> Exercise requirements: An exact reproduction of the lines from the one with "Page size: 1241x1754." to the end of the data below is required. No other lines may be included.

Saved data entries
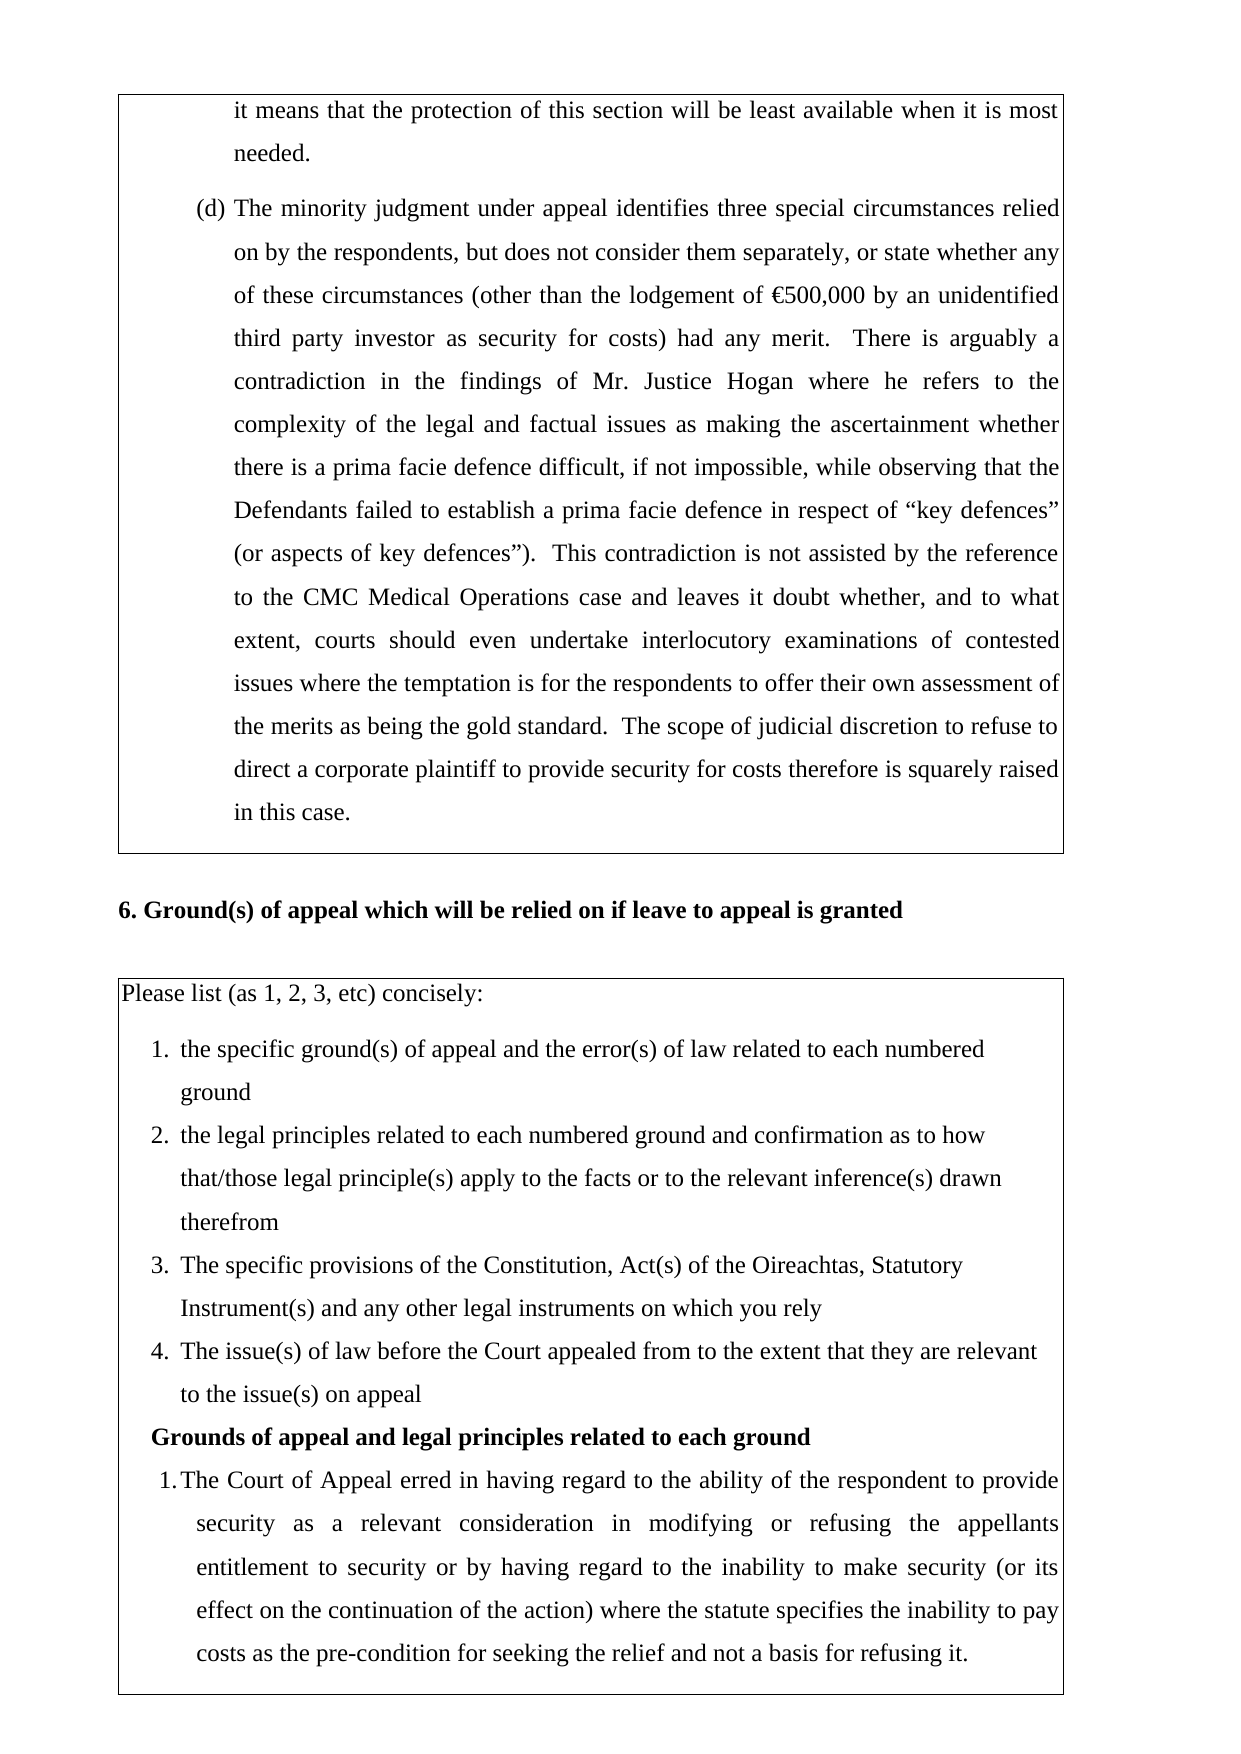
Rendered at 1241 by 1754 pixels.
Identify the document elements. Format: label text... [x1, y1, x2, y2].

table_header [119, 95, 1063, 853]
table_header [119, 979, 1063, 1693]
text 6. Ground(s) of appeal which will be relied on if leave to appeal is granted [118, 895, 1122, 924]
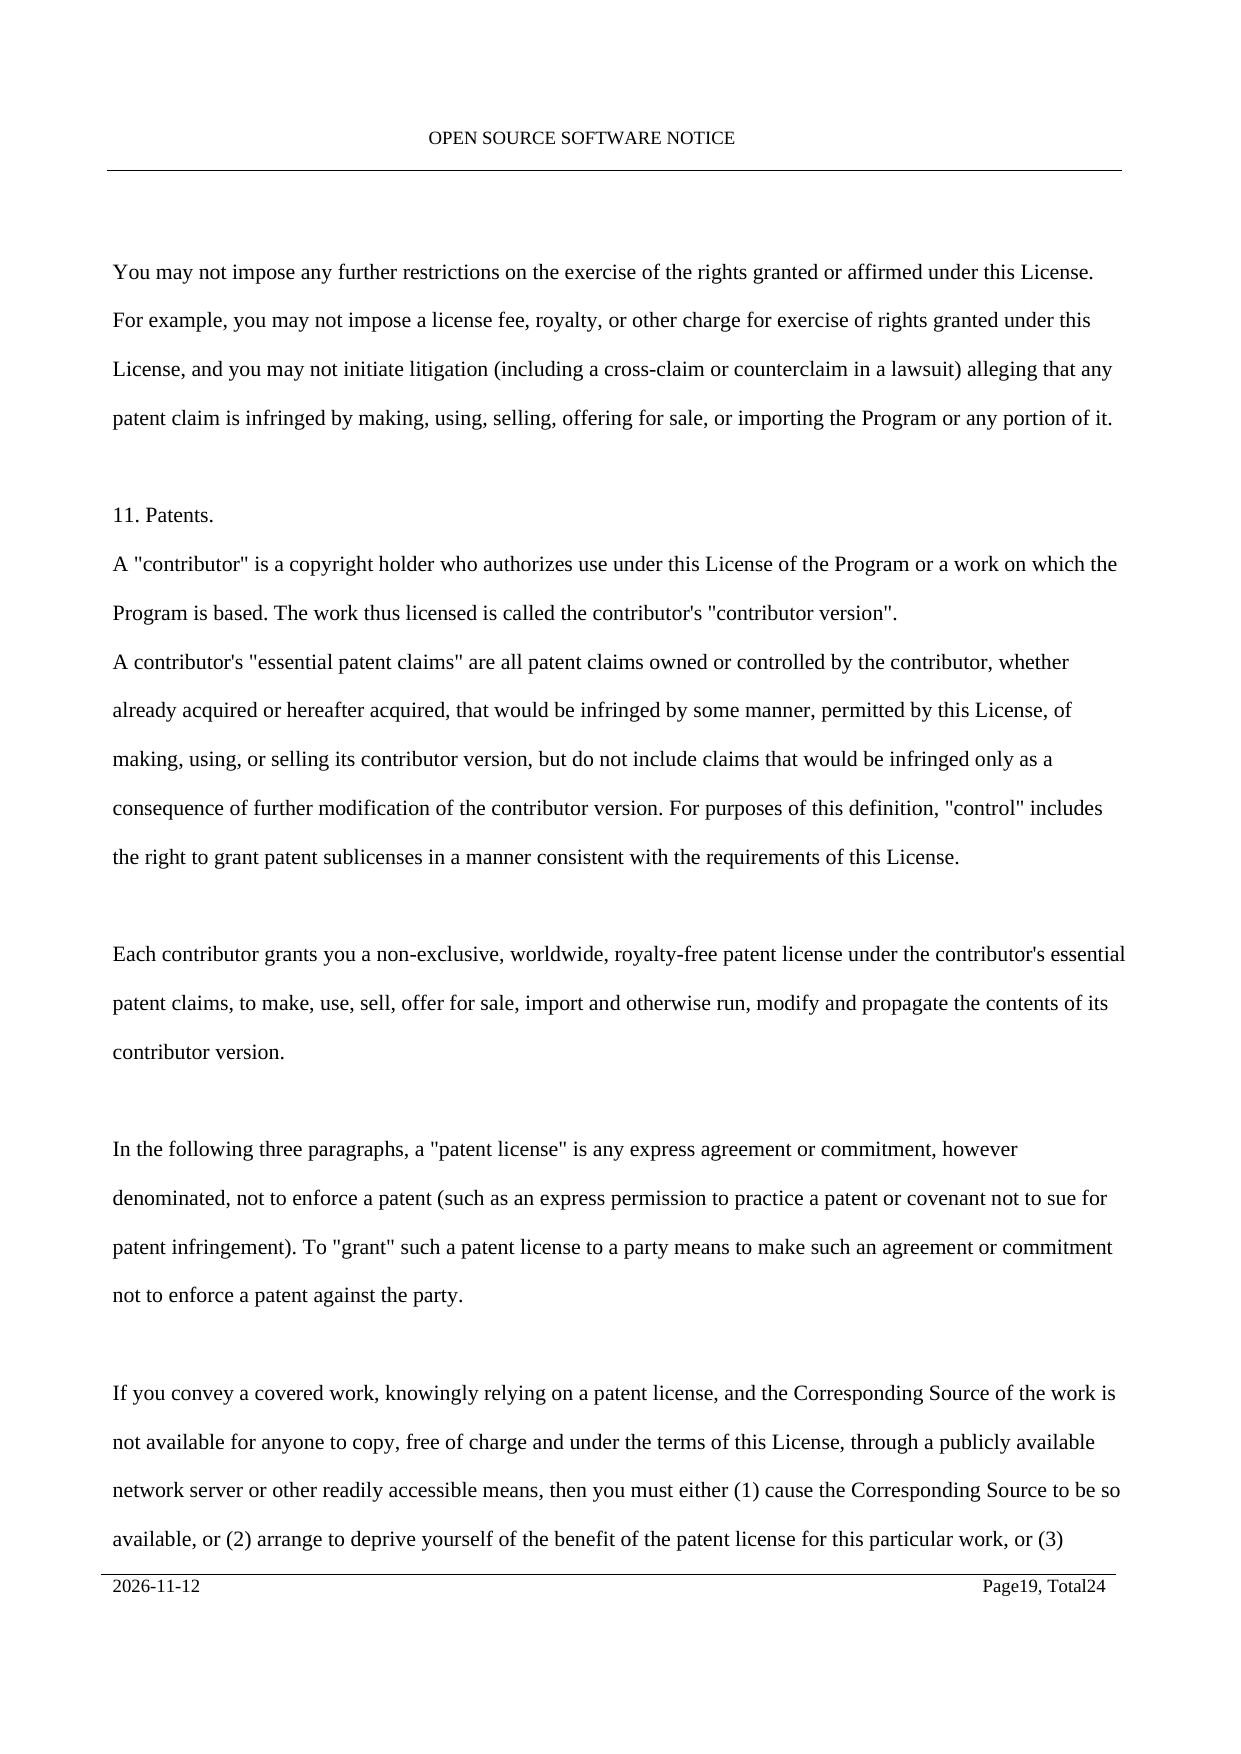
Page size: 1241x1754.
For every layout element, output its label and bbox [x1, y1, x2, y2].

> Answer section:
Page size: 1241x1754.
For every layout element, output its label and bbox [x1, y1, x2, y2].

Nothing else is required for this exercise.